Awesome is the only word to describe the Yankee's payroll. At $199 million, it is well over the combined payrolls of five other major league teams: Cleveland ($41.8 million), Milwaukee ($40.2 million), Pittsburgh ($38.1 million), Kansas City ($36.9 million), Kansas City ($36.9 million) and Tampa Bay ($29.9 million).

Old soldiers. Faced with shortfalls in recruiting volunteers and retaining current enlistees in the Army National Guard and Reserve, the Pentagon has quietly raised the maximum age for new enlistments from 35 to 39 years. Described as a "three-year test," the move comes as recruiters are finding it increasingly difficult to convince prospects to join. And unit commanders find it equally hard to convince troops to remain in uniform beyond their initial contracts.

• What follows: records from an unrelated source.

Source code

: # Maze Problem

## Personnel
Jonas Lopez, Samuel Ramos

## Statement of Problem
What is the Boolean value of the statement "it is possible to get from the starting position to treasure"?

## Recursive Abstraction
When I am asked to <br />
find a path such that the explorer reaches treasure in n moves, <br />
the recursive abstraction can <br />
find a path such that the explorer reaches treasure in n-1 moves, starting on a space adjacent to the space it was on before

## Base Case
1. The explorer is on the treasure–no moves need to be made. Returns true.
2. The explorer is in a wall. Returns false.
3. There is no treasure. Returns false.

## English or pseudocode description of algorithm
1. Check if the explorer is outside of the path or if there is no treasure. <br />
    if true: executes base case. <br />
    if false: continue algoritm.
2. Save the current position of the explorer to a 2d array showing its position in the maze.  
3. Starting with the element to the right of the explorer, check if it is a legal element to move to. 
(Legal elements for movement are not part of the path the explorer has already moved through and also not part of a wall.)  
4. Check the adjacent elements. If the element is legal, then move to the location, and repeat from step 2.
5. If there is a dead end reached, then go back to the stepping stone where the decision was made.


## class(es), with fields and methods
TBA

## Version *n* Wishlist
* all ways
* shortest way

The Pentagon can only blame itself for the mess. Hundreds of thousands of part-time soldiers have found themselves faced with multiple tours of duty in combat zones, under two-year mobilization orders. Of the 412,000 Guard and Reserve troops activated since Sept. 11, 2001, more than 63,000 have been mobilized twice, increasing the hardships and discontent. Nearly half the forces now serving in the Middle East and Central Asia are from the two reserve components.

Tooting my horn. Having taught nonfiction writing by mail for the past 17 years, my pro bono lessons have been gradually displaced by the Internet. Students are no loner willing to suffer the wait for what has come to be called “snail mail”--and I have found no way to make old-fashioned proofreaders' marks on a computer. One of the blessings of the drop-off in students is that I can now devote more time to my own writing. My first emancipated effort appears in the May issue of Writer's Digest now on newsstands and in bookstores--a playful article entitled, "The Work Habits of Highly Successful Writers."